Start of Passage shown
How did you pass the jar file path?
Do you copy it to worker host (e.g scp)? Or use an http URL of the jar?
----
2020-02-21 04:40:57 UTC - Devin G. Bost: I recommend the REST endpoint directly.
Our first automation path was the CLI. That didn’t last long.
Our second automation path was the PulsarAdmin API. That lasted longer, but it still was a source of frustration.
Our third automation path was to write a Go consumer that listened to a Pulsar topic, got our desired data, and hit the REST endpoint directly. That worked amazingly well and was much faster than all of the others. It’s still running in production.
----
2020-02-21 04:41:51 UTC - Devin G. Bost: All you need is a URL where Pulsar can download the Jar, so you can use any cloud storage for that.
----
2020-02-21 04:43:16 UTC - Devin G. Bost: I’ve been working on getting permission for our team to open source our deployment tool. That effort is currently in progress.
----
2020-02-21 05:31:57 UTC - Tamer: Thank you so much for the details. I will use the REST API directly. Maybe later I will consider writing a small wrapper in rust to have a fast cli.

When you update the function do you just make the `update` api call? 

I notices many times when I manually update the function it occasionally fails with 503 error and I need to delete and recreate the function again to fix it.

Have you ever had this issue that update call fails? Do you stop the function first?
----
2020-02-21 05:33:34 UTC - Devin G. Bost: Hmm the 500 errors sound familiar. What version are you running?
End of Passage shown
Start of Input data
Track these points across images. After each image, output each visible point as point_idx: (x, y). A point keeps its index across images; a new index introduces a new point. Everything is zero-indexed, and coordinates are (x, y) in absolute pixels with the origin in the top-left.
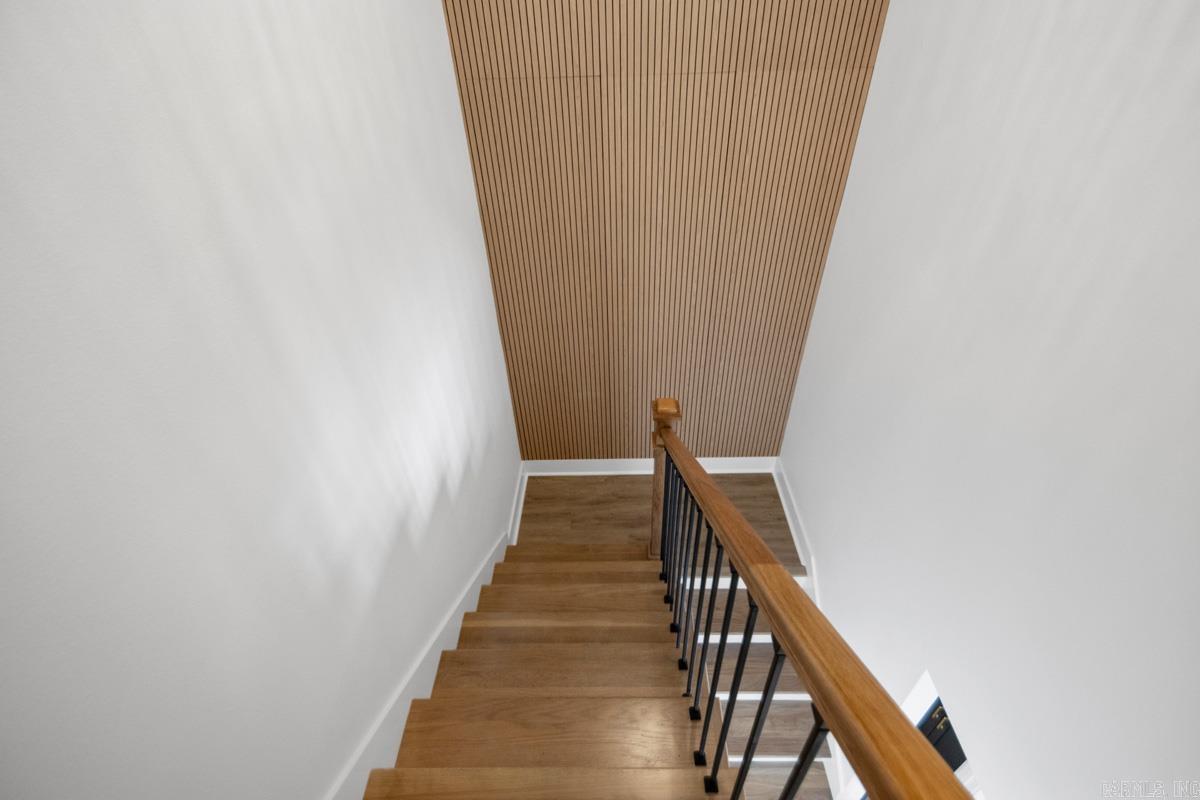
End of Input data
#### Exercise:
Continue the forum thread about deploying Pulsar functions from its last message onward. You won't need the material for this.

#### Written answer:
----
2020-02-21 05:35:24 UTC - Devin G. Bost: It’s possible that there’s an unresolved bug with the update process.
It would be extremely helpful if you could please capture log details when that happens again and create a Github Issue so the bug report can go through triage and get looked at in detail. (Basically, the way the Pulsar community does things is that the issue must be reported as a Github Issue before it can be resolved.)
----
2020-02-21 05:35:38 UTC - Devin G. Bost: The more detail you can provide the better.
----
2020-02-21 05:36:29 UTC - Devin G. Bost: Yes, I believe we make the `update`  API call. The documentation wasn’t great, so if you need help, I can take a look at how we’ve done it.
----
2020-02-21 05:44:11 UTC - Tamer: I was running 2.4.2 but now upgraded to 2.5.0, will test again once I have the CI/CD working
----
2020-02-21 05:44:23 UTC - Devin G. Bost: Sounds good. Thanks.
----
2020-02-21 05:44:30 UTC - Devin G. Bost: Please keep us posted.
----
2020-02-21 05:47:02 UTC - Tamer: Thanks for the detailed answers.

I am actually helping 3 clients at the moment to migrate to Pulsar and all of them needed this CI/CD for the pulsar function. 2 clients using Jenkins and the other one gitlab runner.

I will definitely share my updates and will write a blog post at the end.
----
2020-02-21 05:47:29 UTC - Devin G. Bost: Sounds great!
----
2020-02-21 06:38:45 UTC - Pushkar Sawant: @Pushkar Sawant has joined the channel
----
2020-02-21 06:45:56 UTC - Pushkar Sawant: Hi,
Has anyone experienced an issue when an entire Write quorum, has gone down? What’s the best course of action to recover from such failure?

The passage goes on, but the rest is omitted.